[[ Record excerpts open ]]
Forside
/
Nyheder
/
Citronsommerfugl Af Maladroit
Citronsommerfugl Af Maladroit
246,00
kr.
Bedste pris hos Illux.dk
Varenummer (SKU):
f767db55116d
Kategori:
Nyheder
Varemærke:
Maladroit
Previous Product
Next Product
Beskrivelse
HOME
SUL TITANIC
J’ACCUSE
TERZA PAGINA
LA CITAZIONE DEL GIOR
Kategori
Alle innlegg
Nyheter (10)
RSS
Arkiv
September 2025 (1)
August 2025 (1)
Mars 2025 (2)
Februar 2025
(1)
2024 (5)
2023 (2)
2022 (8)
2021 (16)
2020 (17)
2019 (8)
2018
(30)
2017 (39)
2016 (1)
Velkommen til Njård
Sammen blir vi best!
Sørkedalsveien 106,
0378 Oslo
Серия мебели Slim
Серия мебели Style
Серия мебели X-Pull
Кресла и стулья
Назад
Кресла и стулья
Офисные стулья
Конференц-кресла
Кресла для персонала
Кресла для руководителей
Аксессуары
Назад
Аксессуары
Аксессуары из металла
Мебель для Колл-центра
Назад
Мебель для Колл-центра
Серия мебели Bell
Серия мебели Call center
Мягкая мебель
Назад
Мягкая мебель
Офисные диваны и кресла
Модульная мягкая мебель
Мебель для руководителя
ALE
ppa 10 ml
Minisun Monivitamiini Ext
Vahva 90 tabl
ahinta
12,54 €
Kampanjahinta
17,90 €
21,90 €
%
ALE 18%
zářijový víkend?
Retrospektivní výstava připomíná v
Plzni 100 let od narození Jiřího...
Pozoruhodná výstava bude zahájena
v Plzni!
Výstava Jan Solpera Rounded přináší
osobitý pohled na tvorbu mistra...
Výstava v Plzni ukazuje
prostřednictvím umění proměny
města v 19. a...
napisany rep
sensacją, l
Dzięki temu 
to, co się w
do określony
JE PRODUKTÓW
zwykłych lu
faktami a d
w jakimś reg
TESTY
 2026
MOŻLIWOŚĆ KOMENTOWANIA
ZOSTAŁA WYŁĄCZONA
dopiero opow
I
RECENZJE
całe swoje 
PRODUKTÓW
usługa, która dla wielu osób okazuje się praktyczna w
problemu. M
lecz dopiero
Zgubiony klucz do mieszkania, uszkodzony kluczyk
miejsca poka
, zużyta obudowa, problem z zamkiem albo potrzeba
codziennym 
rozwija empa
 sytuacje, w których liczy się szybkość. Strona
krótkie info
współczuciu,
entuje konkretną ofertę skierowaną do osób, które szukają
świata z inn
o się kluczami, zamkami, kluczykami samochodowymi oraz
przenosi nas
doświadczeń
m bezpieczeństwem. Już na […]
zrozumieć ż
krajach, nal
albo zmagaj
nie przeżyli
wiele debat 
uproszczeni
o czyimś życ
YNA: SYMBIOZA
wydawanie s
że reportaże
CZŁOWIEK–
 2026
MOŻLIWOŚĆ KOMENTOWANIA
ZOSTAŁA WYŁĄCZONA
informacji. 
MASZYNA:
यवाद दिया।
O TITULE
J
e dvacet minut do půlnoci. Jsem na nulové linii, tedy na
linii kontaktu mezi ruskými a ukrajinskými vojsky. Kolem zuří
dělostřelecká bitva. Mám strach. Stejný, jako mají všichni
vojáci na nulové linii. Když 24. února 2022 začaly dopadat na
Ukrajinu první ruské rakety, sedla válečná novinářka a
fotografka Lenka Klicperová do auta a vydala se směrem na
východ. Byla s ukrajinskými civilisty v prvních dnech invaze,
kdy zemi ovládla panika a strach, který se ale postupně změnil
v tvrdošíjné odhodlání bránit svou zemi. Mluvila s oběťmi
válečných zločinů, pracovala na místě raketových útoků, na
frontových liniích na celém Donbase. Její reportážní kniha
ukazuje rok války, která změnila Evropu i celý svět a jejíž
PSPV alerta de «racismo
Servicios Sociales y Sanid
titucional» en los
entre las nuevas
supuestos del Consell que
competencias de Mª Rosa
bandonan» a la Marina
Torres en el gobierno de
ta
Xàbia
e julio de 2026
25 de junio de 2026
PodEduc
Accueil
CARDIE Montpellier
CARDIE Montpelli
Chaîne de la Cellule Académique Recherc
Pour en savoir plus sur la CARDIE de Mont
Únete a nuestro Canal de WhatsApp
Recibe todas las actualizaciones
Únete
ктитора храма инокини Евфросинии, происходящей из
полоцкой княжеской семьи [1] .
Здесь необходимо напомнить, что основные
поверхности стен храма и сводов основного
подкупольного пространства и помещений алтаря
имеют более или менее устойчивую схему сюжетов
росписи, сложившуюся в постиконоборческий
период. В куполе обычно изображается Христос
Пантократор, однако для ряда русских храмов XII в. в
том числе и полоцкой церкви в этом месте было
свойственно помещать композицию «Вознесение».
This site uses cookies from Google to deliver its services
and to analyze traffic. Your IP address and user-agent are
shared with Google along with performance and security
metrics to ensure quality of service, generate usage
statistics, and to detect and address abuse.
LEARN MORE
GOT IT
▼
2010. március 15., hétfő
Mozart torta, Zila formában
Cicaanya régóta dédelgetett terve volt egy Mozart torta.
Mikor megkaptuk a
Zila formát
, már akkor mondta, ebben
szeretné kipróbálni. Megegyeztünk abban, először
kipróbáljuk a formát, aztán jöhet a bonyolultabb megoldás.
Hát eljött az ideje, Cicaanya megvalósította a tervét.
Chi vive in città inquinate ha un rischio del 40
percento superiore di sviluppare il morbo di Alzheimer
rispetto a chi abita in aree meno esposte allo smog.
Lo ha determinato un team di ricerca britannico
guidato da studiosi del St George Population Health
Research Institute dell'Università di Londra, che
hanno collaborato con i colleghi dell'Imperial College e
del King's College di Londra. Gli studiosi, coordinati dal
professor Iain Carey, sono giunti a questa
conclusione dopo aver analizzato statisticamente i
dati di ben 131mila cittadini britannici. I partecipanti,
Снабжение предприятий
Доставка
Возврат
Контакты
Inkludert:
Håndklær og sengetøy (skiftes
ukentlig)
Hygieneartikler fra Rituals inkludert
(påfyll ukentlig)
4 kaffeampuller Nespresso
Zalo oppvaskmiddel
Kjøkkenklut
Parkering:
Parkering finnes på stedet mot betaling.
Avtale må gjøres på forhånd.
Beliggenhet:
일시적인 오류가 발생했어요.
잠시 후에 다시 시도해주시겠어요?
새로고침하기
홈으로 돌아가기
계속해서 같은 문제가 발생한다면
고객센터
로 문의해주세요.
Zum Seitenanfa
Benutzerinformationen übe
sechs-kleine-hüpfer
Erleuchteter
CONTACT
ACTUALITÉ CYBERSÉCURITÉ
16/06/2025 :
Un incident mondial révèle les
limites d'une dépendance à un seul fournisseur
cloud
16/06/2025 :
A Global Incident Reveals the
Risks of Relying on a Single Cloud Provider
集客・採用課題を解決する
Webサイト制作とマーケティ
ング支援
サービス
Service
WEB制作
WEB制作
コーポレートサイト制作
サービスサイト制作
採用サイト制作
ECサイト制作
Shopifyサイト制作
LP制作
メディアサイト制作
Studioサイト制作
[[ Record excerpts closed ]]
> [Task item] Word for word, write out each of the records shown above.

> [Response area]
Forside
/
Nyheder
/
Citronsommerfugl Af Maladroit
Citronsommerfugl Af Maladroit
246,00
kr.
Bedste pris hos Illux.dk
Varenummer (SKU):
f767db55116d
Kategori:
Nyheder
Varemærke:
Maladroit
Previous Product
Next Product
Beskrivelse
HOME
SUL TITANIC
J’ACCUSE
TERZA PAGINA
LA CITAZIONE DEL GIOR
Kategori
Alle innlegg
Nyheter (10)
RSS
Arkiv
September 2025 (1)
August 2025 (1)
Mars 2025 (2)
Februar 2025
(1)
2024 (5)
2023 (2)
2022 (8)
2021 (16)
2020 (17)
2019 (8)
2018
(30)
2017 (39)
2016 (1)
Velkommen til Njård
Sammen blir vi best!
Sørkedalsveien 106,
0378 Oslo
Серия мебели Slim
Серия мебели Style
Серия мебели X-Pull
Кресла и стулья
Назад
Кресла и стулья
Офисные стулья
Конференц-кресла
Кресла для персонала
Кресла для руководителей
Аксессуары
Назад
Аксессуары
Аксессуары из металла
Мебель для Колл-центра
Назад
Мебель для Колл-центра
Серия мебели Bell
Серия мебели Call center
Мягкая мебель
Назад
Мягкая мебель
Офисные диваны и кресла
Модульная мягкая мебель
Мебель для руководителя
ALE
ppa 10 ml
Minisun Monivitamiini Ext
Vahva 90 tabl
ahinta
12,54 €
Kampanjahinta
17,90 €
21,90 €
%
ALE 18%
zářijový víkend?
Retrospektivní výstava připomíná v
Plzni 100 let od narození Jiřího...
Pozoruhodná výstava bude zahájena
v Plzni!
Výstava Jan Solpera Rounded přináší
osobitý pohled na tvorbu mistra...
Výstava v Plzni ukazuje
prostřednictvím umění proměny
města v 19. a...
napisany rep
sensacją, l
Dzięki temu 
to, co się w
do określony
JE PRODUKTÓW
zwykłych lu
faktami a d
w jakimś reg
TESTY
 2026
MOŻLIWOŚĆ KOMENTOWANIA
ZOSTAŁA WYŁĄCZONA
dopiero opow
I
RECENZJE
całe swoje 
PRODUKTÓW
usługa, która dla wielu osób okazuje się praktyczna w
problemu. M
lecz dopiero
Zgubiony klucz do mieszkania, uszkodzony kluczyk
miejsca poka
, zużyta obudowa, problem z zamkiem albo potrzeba
codziennym 
rozwija empa
 sytuacje, w których liczy się szybkość. Strona
krótkie info
współczuciu,
entuje konkretną ofertę skierowaną do osób, które szukają
świata z inn
o się kluczami, zamkami, kluczykami samochodowymi oraz
przenosi nas
doświadczeń
m bezpieczeństwem. Już na […]
zrozumieć ż
krajach, nal
albo zmagaj
nie przeżyli
wiele debat 
uproszczeni
o czyimś życ
YNA: SYMBIOZA
wydawanie s
że reportaże
CZŁOWIEK–
 2026
MOŻLIWOŚĆ KOMENTOWANIA
ZOSTAŁA WYŁĄCZONA
informacji. 
MASZYNA:
यवाद दिया।
O TITULE
J
e dvacet minut do půlnoci. Jsem na nulové linii, tedy na
linii kontaktu mezi ruskými a ukrajinskými vojsky. Kolem zuří
dělostřelecká bitva. Mám strach. Stejný, jako mají všichni
vojáci na nulové linii. Když 24. února 2022 začaly dopadat na
Ukrajinu první ruské rakety, sedla válečná novinářka a
fotografka Lenka Klicperová do auta a vydala se směrem na
východ. Byla s ukrajinskými civilisty v prvních dnech invaze,
kdy zemi ovládla panika a strach, který se ale postupně změnil
v tvrdošíjné odhodlání bránit svou zemi. Mluvila s oběťmi
válečných zločinů, pracovala na místě raketových útoků, na
frontových liniích na celém Donbase. Její reportážní kniha
ukazuje rok války, která změnila Evropu i celý svět a jejíž
PSPV alerta de «racismo
Servicios Sociales y Sanid
titucional» en los
entre las nuevas
supuestos del Consell que
competencias de Mª Rosa
bandonan» a la Marina
Torres en el gobierno de
ta
Xàbia
e julio de 2026
25 de junio de 2026
PodEduc
Accueil
CARDIE Montpellier
CARDIE Montpelli
Chaîne de la Cellule Académique Recherc
Pour en savoir plus sur la CARDIE de Mont
Únete a nuestro Canal de WhatsApp
Recibe todas las actualizaciones
Únete
ктитора храма инокини Евфросинии, происходящей из
полоцкой княжеской семьи [1] .
Здесь необходимо напомнить, что основные
поверхности стен храма и сводов основного
подкупольного пространства и помещений алтаря
имеют более или менее устойчивую схему сюжетов
росписи, сложившуюся в постиконоборческий
период. В куполе обычно изображается Христос
Пантократор, однако для ряда русских храмов XII в. в
том числе и полоцкой церкви в этом месте было
свойственно помещать композицию «Вознесение».
This site uses cookies from Google to deliver its services
and to analyze traffic. Your IP address and user-agent are
shared with Google along with performance and security
metrics to ensure quality of service, generate usage
statistics, and to detect and address abuse.
LEARN MORE
GOT IT
▼
2010. március 15., hétfő
Mozart torta, Zila formában
Cicaanya régóta dédelgetett terve volt egy Mozart torta.
Mikor megkaptuk a
Zila formát
, már akkor mondta, ebben
szeretné kipróbálni. Megegyeztünk abban, először
kipróbáljuk a formát, aztán jöhet a bonyolultabb megoldás.
Hát eljött az ideje, Cicaanya megvalósította a tervét.
Chi vive in città inquinate ha un rischio del 40
percento superiore di sviluppare il morbo di Alzheimer
rispetto a chi abita in aree meno esposte allo smog.
Lo ha determinato un team di ricerca britannico
guidato da studiosi del St George Population Health
Research Institute dell'Università di Londra, che
hanno collaborato con i colleghi dell'Imperial College e
del King's College di Londra. Gli studiosi, coordinati dal
professor Iain Carey, sono giunti a questa
conclusione dopo aver analizzato statisticamente i
dati di ben 131mila cittadini britannici. I partecipanti,
Снабжение предприятий
Доставка
Возврат
Контакты
Inkludert:
Håndklær og sengetøy (skiftes
ukentlig)
Hygieneartikler fra Rituals inkludert
(påfyll ukentlig)
4 kaffeampuller Nespresso
Zalo oppvaskmiddel
Kjøkkenklut
Parkering:
Parkering finnes på stedet mot betaling.
Avtale må gjøres på forhånd.
Beliggenhet:
일시적인 오류가 발생했어요.
잠시 후에 다시 시도해주시겠어요?
새로고침하기
홈으로 돌아가기
계속해서 같은 문제가 발생한다면
고객센터
로 문의해주세요.
Zum Seitenanfa
Benutzerinformationen übe
sechs-kleine-hüpfer
Erleuchteter
CONTACT
ACTUALITÉ CYBERSÉCURITÉ
16/06/2025 :
Un incident mondial révèle les
limites d'une dépendance à un seul fournisseur
cloud
16/06/2025 :
A Global Incident Reveals the
Risks of Relying on a Single Cloud Provider
集客・採用課題を解決する
Webサイト制作とマーケティ
ング支援
サービス
Service
WEB制作
WEB制作
コーポレートサイト制作
サービスサイト制作
採用サイト制作
ECサイト制作
Shopifyサイト制作
LP制作
メディアサイト制作
Studioサイト制作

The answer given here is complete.